Am stärksten betroffen ist die Schwulenszene. Ein Großteil der Infektionen (84 Prozent) entstand laut RKI vermutlich, als Männer Sex mit Männern hatten. Hinzu kommt der Faktor Großstadt: Berlin liegt bei den Fallzahlen bundesweit klar vorn. Dort infizierten sich 2014 pro 100.000 Einwohner 31 neu mit dem Erreger - mehr als viermal so viele wie im deutschen Durchschnitt. Hamburg steht mit 19,7 Meldungen je 100.000 Einwohner an zweiter Stelle.
Doch auch wer außerhalb von Großstädten wohnt, ist vor einer Ansteckung nicht gefeit. Knapp ein Drittel der Meldungen stammen laut RKI aus Orten mit weniger als 100.000 Einwohnern. "Wir vermuten, dass es für Männer leichter geworden ist, durch das Internet beispielsweise, andere Männer kennenzulernen", sagt Viviane Bremer, RKI-Expertin für sexuell übertragbare Infektionen.
Rückgang des Safer Sex
Eigentlich glaubten Experten, Syphilis in Deutschland unter Kontrolle zu haben. Mit der Verbreitung von Safer-Sex-Kampagnen und der Nutzung von Kondomen in den Achtzigerjahren gingen die Fallzahlen zurück. Inzwischen aber lässt sich das HI-Virus mit modernen Medikamenten im Körper so weit zurückdrängen, dass auch bei ungeschütztem Sex kaum Ansteckung droht. Rühren die nach oben geschnellten Syphilis-Zahlen daher? Ja, glauben manche.
Die Aids-Hilfe erwartet in Kürze neue Studienergebnisse und will nicht spekulieren. Klar ist aber auch, dass HIV-Medikamente nur vor einer Weitergabe des Virus schützen können, wenn sie konsequent Tag für Tag eingenommen werden. Wer nicht in einer festen Partnerschaft lebt, kann nur auf Kondome vertrauen.
Hat jemand ein Syphilis-Geschwür, kann der Erreger sehr leicht weitergegeben werden. Den Betroffenen schmerzt die Stelle nicht, sie sondert aber eine klare und hoch ansteckende Flüssigkeit ab. Trifft das Sekret auf eine kleine Wunde oder eine Schleimhaut - auch im Mund - kann das Bakterium in den Körper eindringen.

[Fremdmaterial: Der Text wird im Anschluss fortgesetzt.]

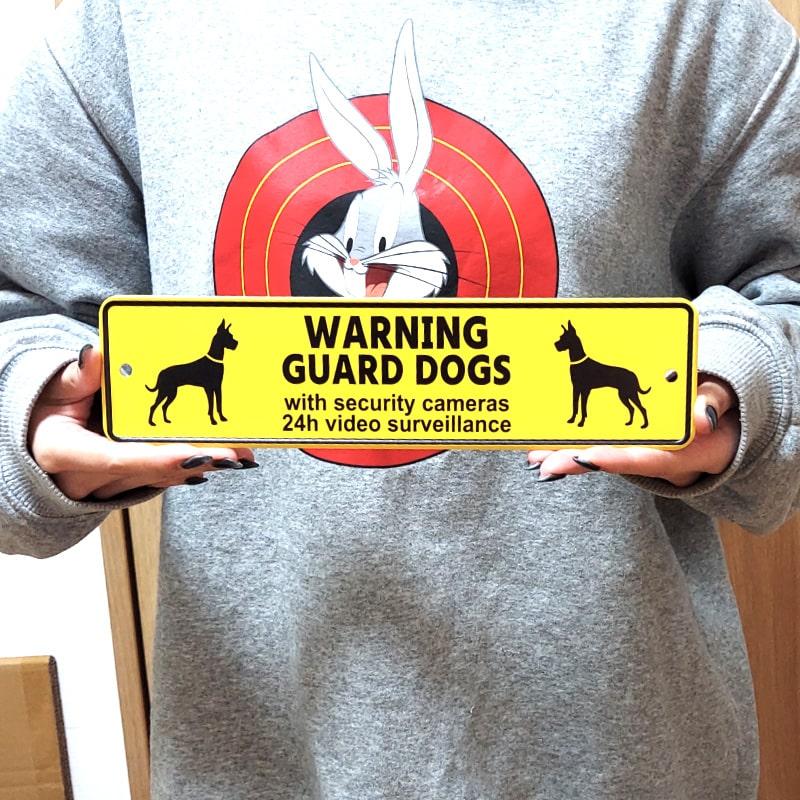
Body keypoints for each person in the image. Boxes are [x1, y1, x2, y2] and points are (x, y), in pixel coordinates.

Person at [1, 0, 798, 797]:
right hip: (263, 759)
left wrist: (743, 385)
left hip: (620, 755)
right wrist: (37, 406)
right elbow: (21, 314)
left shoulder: (698, 20)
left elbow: (785, 296)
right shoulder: (123, 22)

"Wir müssen früher diagnostizieren"
Die RKI-Zahlen legen für Armin Schafberger, Medizin-Referent bei der Deutschen Aids-Hilfe, noch ein anderes Problem offen: "Wir müssen früher diagnostizieren." Nur in etwa einem Drittel der Fälle wurde Syphilis in einer frühen Phase festgestellt. Mindestens einmal jährlich sollten gefährdete Personen zu einem vorbeugenden Test, rät die Aids-Hilfe. Den bezahlt die Kasse allerdings nur, wenn Symptome vorhanden sind.
Zu den Beschwerden zählen Geschwüre etwa an Penis oder Scheide aber auch am Anus oder im Mund, sie sind das erste Anzeichen für die Infektion. In der zweiten Phase kann es zu Fieber und geschwollenen Lymphknoten kommen, ein weiteres Anzeichen ist ein Hautausschlag an Rumpf, Handflächen und Fußsohlen.
Erst bei Beschwerden zu handeln, hält Schafberger für zu spät - eben weil die Krankheit so oft unbemerkt bleibt. Bei Kontrollen würden oft auch weitere sexuell übertragbare Erreger festgestellt, Chlamydien und Gonokokken etwa. In anderen EU-Ländern sieht es dem RKI-Bericht zufolge sowohl beim Zugang zu Tests als auch spezifischen Untersuchungen weit besser aus.
Behandeln lässt sich die bakterielle Infektion übrigens gut, in der Regel verschreiben die Ärzte das Antibiotikum Penicillin. Rechtzeitig eingesetzt kann es die Krankheit vollständig heilen. Wird die Infektion jedoch lange Zeit nicht therapiert, drohen lebensbedrohliche Spätfolgen.